══ EXERCISE MATERIALS

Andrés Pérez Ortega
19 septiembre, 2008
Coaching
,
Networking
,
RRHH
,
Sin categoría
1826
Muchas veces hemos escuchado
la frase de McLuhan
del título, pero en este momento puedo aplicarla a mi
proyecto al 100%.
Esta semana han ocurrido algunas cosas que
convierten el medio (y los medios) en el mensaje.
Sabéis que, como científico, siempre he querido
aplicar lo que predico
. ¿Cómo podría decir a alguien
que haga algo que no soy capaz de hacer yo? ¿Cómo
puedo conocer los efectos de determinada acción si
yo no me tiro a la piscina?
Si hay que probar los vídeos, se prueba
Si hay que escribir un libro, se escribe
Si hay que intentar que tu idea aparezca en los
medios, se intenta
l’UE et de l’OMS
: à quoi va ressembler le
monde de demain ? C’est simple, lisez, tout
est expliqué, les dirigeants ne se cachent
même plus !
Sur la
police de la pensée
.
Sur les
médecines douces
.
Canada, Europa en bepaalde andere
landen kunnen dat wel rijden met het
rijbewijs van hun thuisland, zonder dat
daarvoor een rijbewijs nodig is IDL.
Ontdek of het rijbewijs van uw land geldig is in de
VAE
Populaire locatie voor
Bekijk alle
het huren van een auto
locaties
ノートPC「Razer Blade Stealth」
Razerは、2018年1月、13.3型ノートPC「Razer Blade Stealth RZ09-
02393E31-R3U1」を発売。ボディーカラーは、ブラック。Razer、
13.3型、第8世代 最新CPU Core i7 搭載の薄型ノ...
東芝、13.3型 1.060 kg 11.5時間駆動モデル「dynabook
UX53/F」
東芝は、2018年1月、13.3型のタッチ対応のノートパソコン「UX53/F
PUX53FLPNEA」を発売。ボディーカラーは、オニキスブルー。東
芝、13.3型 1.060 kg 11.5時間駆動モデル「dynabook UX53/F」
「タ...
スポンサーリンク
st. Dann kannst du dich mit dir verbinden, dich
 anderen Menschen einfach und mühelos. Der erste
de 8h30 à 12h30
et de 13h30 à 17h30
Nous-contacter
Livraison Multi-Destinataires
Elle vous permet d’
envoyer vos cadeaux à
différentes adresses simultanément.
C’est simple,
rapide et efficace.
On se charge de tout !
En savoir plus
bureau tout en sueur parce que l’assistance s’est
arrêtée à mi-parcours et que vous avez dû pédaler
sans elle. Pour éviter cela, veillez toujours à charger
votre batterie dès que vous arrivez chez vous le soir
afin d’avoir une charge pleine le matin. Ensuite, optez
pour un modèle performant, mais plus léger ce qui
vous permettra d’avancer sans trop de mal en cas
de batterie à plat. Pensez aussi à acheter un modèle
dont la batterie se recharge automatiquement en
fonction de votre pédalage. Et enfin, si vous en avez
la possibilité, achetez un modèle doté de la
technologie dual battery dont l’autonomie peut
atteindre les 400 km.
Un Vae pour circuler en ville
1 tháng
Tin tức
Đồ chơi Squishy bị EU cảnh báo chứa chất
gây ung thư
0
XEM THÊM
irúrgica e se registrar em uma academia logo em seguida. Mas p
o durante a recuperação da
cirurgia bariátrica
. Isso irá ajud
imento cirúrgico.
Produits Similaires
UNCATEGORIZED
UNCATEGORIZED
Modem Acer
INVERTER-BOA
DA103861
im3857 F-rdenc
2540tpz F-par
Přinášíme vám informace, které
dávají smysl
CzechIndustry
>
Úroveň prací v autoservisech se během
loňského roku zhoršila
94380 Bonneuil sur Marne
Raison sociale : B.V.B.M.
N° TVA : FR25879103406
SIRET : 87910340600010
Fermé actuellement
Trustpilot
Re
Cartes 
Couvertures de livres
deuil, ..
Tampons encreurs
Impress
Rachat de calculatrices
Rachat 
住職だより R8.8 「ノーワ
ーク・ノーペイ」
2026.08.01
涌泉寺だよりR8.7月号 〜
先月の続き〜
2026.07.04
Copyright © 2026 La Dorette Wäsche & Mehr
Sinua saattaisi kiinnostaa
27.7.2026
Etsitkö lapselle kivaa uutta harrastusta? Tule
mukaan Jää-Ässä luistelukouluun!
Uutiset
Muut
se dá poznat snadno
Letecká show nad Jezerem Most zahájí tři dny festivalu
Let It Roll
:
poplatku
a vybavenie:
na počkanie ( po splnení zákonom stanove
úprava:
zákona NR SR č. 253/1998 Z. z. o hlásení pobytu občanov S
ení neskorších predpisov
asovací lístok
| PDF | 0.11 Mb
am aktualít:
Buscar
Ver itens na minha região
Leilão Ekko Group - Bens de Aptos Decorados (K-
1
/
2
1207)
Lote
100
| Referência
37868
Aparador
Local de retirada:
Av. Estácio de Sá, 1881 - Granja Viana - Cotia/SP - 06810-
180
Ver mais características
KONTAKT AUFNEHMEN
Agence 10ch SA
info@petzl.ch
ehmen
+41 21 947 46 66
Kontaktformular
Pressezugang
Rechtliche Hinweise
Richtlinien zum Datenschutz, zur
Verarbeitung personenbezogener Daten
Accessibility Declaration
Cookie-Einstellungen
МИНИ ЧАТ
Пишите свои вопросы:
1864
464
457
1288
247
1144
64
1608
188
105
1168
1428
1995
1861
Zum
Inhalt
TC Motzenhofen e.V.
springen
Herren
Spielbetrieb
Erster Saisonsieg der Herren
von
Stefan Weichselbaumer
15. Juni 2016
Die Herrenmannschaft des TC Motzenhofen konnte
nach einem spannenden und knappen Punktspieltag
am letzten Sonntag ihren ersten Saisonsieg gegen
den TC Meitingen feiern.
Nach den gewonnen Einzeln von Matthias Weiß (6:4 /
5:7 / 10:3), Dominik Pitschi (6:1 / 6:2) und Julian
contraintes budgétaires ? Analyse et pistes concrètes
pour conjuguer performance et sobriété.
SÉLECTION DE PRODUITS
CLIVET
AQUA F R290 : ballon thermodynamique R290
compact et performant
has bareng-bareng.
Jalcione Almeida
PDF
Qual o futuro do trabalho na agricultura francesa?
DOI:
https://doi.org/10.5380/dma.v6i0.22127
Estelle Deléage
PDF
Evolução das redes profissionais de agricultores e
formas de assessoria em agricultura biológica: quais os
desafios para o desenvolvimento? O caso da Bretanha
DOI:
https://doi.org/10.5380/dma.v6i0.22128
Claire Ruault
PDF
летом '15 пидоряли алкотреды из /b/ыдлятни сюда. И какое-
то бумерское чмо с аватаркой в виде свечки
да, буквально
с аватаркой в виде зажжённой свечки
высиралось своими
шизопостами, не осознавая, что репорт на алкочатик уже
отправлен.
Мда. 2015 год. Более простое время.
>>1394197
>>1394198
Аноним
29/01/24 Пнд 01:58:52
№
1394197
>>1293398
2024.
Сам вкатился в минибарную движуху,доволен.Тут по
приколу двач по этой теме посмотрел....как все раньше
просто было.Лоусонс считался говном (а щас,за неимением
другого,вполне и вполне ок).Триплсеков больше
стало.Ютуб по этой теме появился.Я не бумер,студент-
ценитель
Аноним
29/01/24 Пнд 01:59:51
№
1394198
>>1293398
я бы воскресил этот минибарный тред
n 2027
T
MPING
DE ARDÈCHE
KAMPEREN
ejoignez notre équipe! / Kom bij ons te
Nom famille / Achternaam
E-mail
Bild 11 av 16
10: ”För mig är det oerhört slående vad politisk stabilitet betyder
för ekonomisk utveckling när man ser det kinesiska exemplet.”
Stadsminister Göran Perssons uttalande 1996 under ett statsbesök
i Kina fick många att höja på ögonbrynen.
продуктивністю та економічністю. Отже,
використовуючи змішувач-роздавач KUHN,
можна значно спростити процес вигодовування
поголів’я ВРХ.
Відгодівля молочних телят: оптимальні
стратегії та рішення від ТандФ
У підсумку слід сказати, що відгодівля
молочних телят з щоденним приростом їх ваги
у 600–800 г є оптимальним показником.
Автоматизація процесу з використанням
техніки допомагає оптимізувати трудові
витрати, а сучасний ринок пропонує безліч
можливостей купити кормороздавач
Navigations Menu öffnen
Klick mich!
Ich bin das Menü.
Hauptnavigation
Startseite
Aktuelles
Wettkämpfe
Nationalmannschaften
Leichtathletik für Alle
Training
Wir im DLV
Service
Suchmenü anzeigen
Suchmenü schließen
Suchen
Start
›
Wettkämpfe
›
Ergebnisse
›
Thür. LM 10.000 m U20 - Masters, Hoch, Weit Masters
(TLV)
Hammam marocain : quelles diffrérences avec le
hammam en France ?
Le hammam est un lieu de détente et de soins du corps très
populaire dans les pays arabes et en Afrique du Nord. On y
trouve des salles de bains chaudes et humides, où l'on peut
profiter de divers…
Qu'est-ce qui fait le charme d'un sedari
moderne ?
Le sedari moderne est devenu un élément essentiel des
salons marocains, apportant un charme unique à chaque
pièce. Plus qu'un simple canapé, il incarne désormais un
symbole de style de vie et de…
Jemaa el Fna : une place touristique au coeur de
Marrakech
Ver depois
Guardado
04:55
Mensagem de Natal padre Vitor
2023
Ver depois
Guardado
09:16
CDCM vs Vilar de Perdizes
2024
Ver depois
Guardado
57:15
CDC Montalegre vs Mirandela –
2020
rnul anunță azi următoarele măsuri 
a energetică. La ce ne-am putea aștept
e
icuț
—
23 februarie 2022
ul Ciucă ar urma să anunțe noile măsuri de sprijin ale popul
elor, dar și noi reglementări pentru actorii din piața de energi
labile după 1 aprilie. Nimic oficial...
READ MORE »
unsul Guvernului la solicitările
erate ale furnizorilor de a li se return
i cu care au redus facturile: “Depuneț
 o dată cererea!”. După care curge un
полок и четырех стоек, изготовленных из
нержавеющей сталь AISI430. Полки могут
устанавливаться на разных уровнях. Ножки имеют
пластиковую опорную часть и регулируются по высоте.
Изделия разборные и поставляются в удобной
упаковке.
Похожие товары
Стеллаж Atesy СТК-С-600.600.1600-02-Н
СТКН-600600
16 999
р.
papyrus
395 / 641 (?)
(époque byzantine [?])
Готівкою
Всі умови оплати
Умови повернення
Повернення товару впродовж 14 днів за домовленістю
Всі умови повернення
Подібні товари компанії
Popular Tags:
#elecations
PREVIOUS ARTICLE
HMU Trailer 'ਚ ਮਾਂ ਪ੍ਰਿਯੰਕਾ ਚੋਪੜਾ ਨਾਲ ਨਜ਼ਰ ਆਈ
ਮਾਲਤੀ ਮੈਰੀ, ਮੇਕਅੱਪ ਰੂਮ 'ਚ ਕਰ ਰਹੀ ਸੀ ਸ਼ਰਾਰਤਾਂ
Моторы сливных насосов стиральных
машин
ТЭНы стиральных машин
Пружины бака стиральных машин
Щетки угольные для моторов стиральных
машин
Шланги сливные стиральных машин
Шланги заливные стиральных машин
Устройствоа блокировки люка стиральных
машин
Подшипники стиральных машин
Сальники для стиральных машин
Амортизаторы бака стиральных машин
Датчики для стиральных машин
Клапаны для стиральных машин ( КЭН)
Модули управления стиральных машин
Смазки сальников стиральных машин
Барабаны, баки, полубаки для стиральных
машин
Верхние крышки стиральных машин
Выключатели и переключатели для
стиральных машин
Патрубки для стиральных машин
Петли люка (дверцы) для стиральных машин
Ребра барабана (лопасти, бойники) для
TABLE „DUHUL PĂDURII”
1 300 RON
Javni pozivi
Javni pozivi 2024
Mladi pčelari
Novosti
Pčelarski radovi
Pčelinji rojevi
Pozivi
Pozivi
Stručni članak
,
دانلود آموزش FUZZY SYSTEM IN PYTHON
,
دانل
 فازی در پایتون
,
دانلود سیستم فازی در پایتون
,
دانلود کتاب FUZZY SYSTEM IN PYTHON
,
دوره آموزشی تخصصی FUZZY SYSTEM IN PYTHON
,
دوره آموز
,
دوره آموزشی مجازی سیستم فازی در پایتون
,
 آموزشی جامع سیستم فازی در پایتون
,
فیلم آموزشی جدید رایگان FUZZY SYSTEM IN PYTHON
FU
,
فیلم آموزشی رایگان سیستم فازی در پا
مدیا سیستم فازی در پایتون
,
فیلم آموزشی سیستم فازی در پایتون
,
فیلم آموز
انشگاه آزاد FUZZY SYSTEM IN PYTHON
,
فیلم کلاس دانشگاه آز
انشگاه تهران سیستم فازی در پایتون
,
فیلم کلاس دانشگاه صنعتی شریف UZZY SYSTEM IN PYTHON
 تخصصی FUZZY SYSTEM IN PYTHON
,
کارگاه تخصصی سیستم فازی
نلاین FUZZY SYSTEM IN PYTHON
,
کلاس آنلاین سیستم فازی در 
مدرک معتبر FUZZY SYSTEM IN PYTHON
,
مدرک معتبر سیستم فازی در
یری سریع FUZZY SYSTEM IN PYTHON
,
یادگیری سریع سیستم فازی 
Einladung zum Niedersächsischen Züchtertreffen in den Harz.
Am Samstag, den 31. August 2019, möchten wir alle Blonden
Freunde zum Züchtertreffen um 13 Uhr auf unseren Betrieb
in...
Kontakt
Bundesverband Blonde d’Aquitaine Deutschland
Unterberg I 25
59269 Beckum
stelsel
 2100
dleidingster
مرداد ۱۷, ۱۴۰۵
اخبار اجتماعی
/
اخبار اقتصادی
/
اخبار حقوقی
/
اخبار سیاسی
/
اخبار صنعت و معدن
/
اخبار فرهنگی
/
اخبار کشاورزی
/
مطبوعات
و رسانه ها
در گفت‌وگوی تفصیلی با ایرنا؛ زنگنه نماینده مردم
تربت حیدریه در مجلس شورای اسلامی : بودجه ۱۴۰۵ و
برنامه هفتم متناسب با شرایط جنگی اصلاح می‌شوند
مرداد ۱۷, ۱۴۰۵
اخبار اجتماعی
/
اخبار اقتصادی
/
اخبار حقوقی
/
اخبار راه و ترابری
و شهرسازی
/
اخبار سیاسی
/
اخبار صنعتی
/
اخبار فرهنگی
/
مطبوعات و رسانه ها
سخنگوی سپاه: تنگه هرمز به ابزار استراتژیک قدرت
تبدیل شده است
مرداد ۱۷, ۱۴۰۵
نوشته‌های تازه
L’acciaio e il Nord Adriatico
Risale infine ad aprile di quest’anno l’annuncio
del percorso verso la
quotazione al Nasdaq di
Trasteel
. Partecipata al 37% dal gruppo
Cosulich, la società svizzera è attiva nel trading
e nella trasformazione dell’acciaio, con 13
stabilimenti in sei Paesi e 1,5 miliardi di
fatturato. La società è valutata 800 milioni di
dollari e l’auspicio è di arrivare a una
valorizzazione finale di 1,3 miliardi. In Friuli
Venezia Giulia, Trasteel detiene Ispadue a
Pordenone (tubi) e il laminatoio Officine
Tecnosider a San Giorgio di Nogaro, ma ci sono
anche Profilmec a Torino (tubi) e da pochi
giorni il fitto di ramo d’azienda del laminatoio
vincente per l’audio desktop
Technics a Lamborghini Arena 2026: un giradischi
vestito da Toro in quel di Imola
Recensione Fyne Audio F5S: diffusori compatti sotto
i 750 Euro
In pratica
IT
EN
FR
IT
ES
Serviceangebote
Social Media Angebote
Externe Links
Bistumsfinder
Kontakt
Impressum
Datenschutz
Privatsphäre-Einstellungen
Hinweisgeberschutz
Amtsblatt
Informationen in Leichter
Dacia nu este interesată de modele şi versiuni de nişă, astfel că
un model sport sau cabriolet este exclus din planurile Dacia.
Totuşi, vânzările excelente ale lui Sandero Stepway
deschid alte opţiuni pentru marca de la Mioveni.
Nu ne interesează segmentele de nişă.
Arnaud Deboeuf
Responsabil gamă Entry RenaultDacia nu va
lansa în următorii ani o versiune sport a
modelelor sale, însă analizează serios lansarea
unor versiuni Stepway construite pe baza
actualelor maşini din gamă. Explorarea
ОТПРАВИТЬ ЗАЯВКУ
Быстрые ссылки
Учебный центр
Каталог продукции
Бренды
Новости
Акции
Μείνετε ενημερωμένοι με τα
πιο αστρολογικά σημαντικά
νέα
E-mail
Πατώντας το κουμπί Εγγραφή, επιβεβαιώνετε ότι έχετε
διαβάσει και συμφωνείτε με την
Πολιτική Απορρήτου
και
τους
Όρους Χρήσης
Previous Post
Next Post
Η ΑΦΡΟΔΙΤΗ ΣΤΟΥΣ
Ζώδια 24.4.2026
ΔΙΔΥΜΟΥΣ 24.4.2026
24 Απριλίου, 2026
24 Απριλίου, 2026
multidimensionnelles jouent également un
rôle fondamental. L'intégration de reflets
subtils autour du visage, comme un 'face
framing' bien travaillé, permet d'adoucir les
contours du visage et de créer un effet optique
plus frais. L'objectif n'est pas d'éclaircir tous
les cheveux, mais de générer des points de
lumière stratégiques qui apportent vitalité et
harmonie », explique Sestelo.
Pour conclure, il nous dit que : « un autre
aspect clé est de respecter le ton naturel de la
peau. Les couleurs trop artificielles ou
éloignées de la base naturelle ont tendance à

════

§ **WHAT YOU ARE ASKED TO DO**: Extract, word for word, the lines running from the start of the material through the line that contains "aplicar lo que predico", including that line.

§ **FINISHED EXERCISE**:
Andrés Pérez Ortega
19 septiembre, 2008
Coaching
,
Networking
,
RRHH
,
Sin categoría
1826
Muchas veces hemos escuchado
la frase de McLuhan
del título, pero en este momento puedo aplicarla a mi
proyecto al 100%.
Esta semana han ocurrido algunas cosas que
convierten el medio (y los medios) en el mensaje.
Sabéis que, como científico, siempre he querido
aplicar lo que predico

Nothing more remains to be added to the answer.